What to do:
Please copy the lines below, exactly as they are, from the one with "- fruit basket [252,285,331,339]" through the one with "- book [271,342,334,374]", and leave out the pictures.

Stored items:
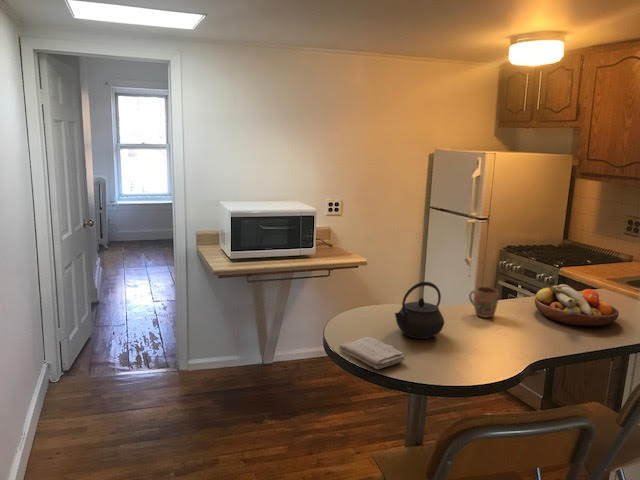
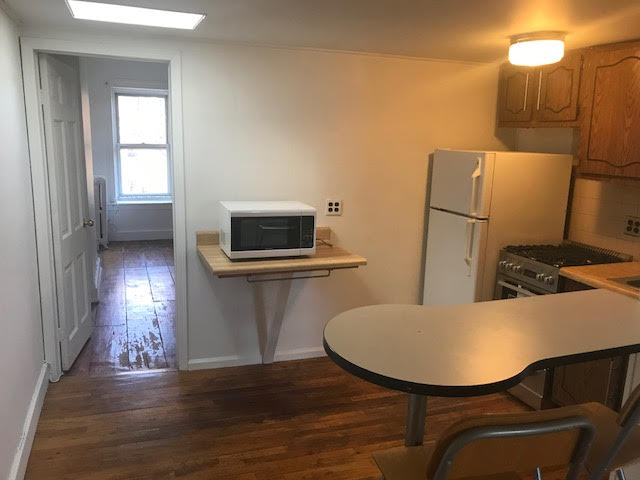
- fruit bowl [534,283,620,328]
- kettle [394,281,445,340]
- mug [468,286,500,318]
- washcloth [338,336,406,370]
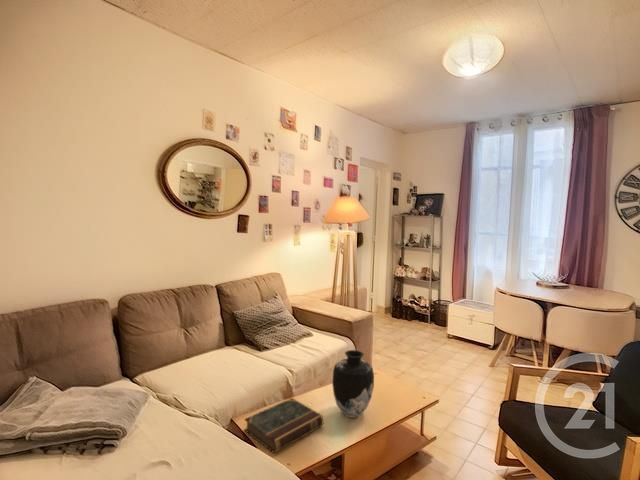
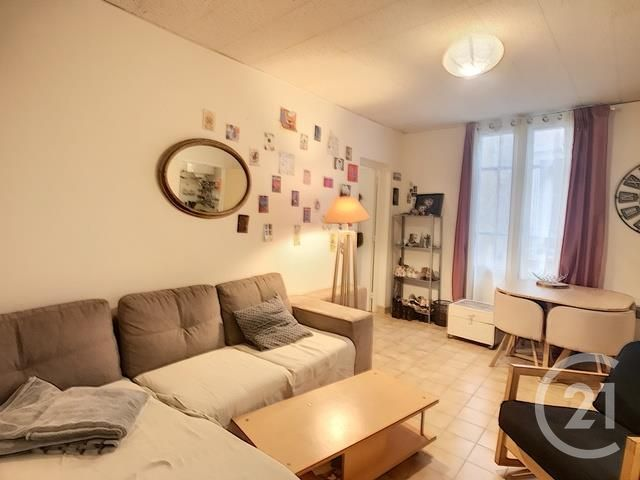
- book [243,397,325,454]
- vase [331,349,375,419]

...

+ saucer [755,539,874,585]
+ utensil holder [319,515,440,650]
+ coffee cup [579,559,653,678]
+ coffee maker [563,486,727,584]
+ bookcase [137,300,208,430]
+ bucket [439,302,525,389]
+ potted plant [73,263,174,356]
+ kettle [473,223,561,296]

==

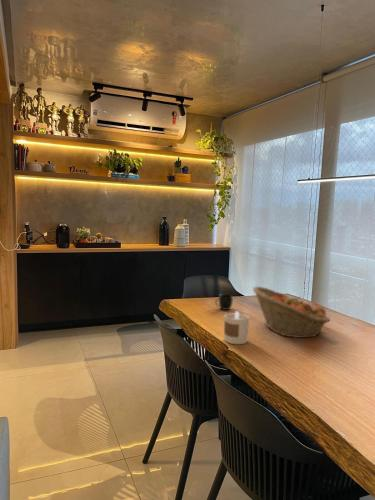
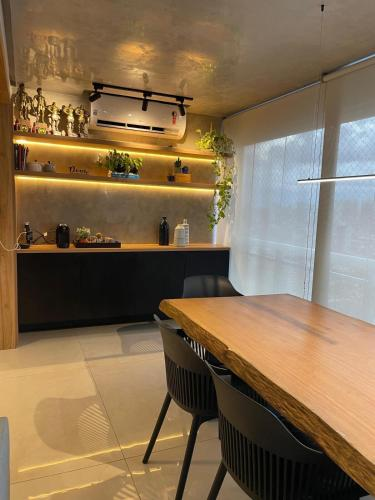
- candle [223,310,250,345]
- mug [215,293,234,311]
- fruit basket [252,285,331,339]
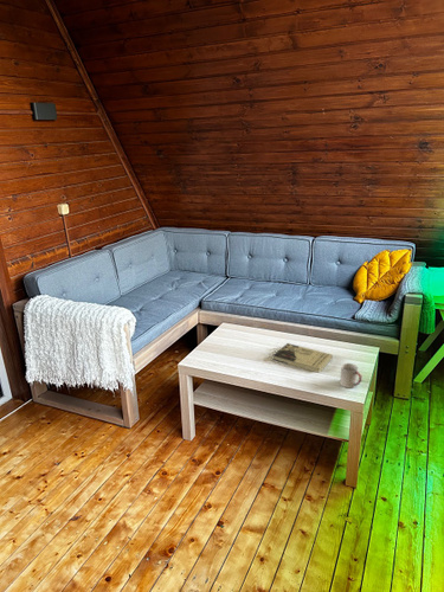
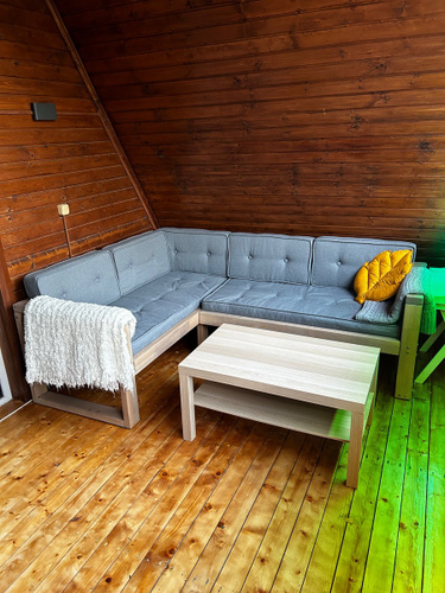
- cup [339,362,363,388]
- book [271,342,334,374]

Your response:
- fruit basket [252,285,331,339]
- cup [339,362,363,388]
- book [271,342,334,374]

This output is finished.